Given passage>

::::

Skip to content

LabelEncoder

Bases: InvertibleTableTransformer

The LabelEncoder encodes one or more given columns into labels.

Source code in src/safeds/data/tabular/transformation/_label_encoder.py
class LabelEncoder(InvertibleTableTransformer):
    """The LabelEncoder encodes one or more given columns into labels."""

    def __init__(self) -> None:
        self._wrapped_transformer: sk_OrdinalEncoder | None = None
        self._column_names: list[str] | None = None

    def fit(self, table: Table, column_names: list[str] | None) -> LabelEncoder:
        """
        Learn a transformation for a set of columns in a table.

        This transformer is not modified.

        Parameters
        ----------
        table : Table
            The table used to fit the transformer.
        column_names : list[str] | None
            The list of columns from the table used to fit the transformer. If `None`, all columns are used.

        Returns
        -------
        fitted_transformer : TableTransformer
            The fitted transformer.

        Raises
        ------
        UnknownColumnNameError
            If column_names contain a column name that is missing in the table.
        ValueError
            If the table contains 0 rows.
        """
        if column_names is None:
            column_names = table.column_names
        else:
            missing_columns = sorted(set(column_names) - set(table.column_names))
            if len(missing_columns) > 0:
                raise UnknownColumnNameError(missing_columns)

        if table.number_of_rows == 0:
            raise ValueError("The LabelEncoder cannot transform the table because it contains 0 rows")

        if table.keep_only_columns(column_names).remove_columns_with_non_numerical_values().number_of_columns > 0:
            warnings.warn(
                "The columns"
                f" {table.keep_only_columns(column_names).remove_columns_with_non_numerical_values().column_names} contain"
                " numerical data. The LabelEncoder is designed to encode non-numerical values into numerical values",
                UserWarning,
                stacklevel=2,
            )

        wrapped_transformer = sk_OrdinalEncoder()
        wrapped_transformer.fit(table._data[column_names])

        result = LabelEncoder()
        result._wrapped_transformer = wrapped_transformer
        result._column_names = column_names

        return result

    def transform(self, table: Table) -> Table:
        """
        Apply the learned transformation to a table.

        The table is not modified.

        Parameters
        ----------
        table : Table
            The table to which the learned transformation is applied.

        Returns
        -------
        transformed_table : Table
            The transformed table.

        Raises
        ------
        TransformerNotFittedError
            If the transformer has not been fitted yet.
        UnknownColumnNameError
            If the input table does not contain all columns used to fit the transformer.
        ValueError
            If the table contains 0 rows.
        """
        # Transformer has not been fitted yet
        if self._wrapped_transformer is None or self._column_names is None:
            raise TransformerNotFittedError

        # Input table does not contain all columns used to fit the transformer
        missing_columns = sorted(set(self._column_names) - set(table.column_names))

::::

Supplied entries>
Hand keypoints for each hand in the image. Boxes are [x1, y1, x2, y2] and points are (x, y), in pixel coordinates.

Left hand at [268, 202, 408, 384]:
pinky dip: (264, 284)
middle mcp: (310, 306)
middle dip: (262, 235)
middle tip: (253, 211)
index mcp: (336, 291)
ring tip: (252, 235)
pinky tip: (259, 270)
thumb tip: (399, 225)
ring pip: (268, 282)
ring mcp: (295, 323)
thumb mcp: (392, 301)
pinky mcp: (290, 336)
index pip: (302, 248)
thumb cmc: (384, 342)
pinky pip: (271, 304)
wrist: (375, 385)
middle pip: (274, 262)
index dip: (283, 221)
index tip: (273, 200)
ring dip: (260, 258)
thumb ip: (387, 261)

::::

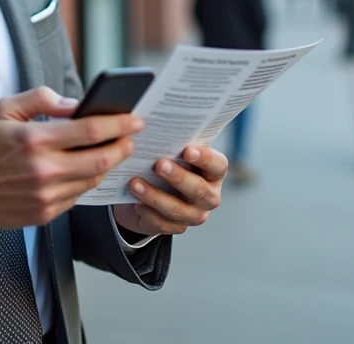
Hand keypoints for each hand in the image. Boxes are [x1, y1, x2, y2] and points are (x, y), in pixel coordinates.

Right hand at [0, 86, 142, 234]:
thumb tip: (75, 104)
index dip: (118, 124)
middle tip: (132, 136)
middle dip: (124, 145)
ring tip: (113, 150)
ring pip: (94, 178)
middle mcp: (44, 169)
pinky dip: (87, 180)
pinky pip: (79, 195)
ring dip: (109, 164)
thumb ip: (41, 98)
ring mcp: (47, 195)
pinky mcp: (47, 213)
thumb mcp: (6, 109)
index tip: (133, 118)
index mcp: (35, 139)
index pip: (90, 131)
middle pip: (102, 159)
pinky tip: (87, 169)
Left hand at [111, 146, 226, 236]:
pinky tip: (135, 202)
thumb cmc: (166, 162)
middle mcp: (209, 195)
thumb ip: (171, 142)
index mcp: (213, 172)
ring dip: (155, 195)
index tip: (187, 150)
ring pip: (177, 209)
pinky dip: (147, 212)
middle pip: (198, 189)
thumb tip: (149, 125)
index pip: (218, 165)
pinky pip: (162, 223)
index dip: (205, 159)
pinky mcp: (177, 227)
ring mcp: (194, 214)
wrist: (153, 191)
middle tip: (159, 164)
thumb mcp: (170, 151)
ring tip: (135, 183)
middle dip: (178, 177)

::::

The problem> Reproduce the LabelEncoder documentation from "def fit(self, table: Table, column_names: list[str]" to "transformer is not modified.", substituting "encoding" for "transformation".

Written response>
def fit(self, table: Table, column_names: list[str] | None) -> LabelEncoder:
        """
        Learn a encoding for a set of columns in a table.

        This transformer is not modified.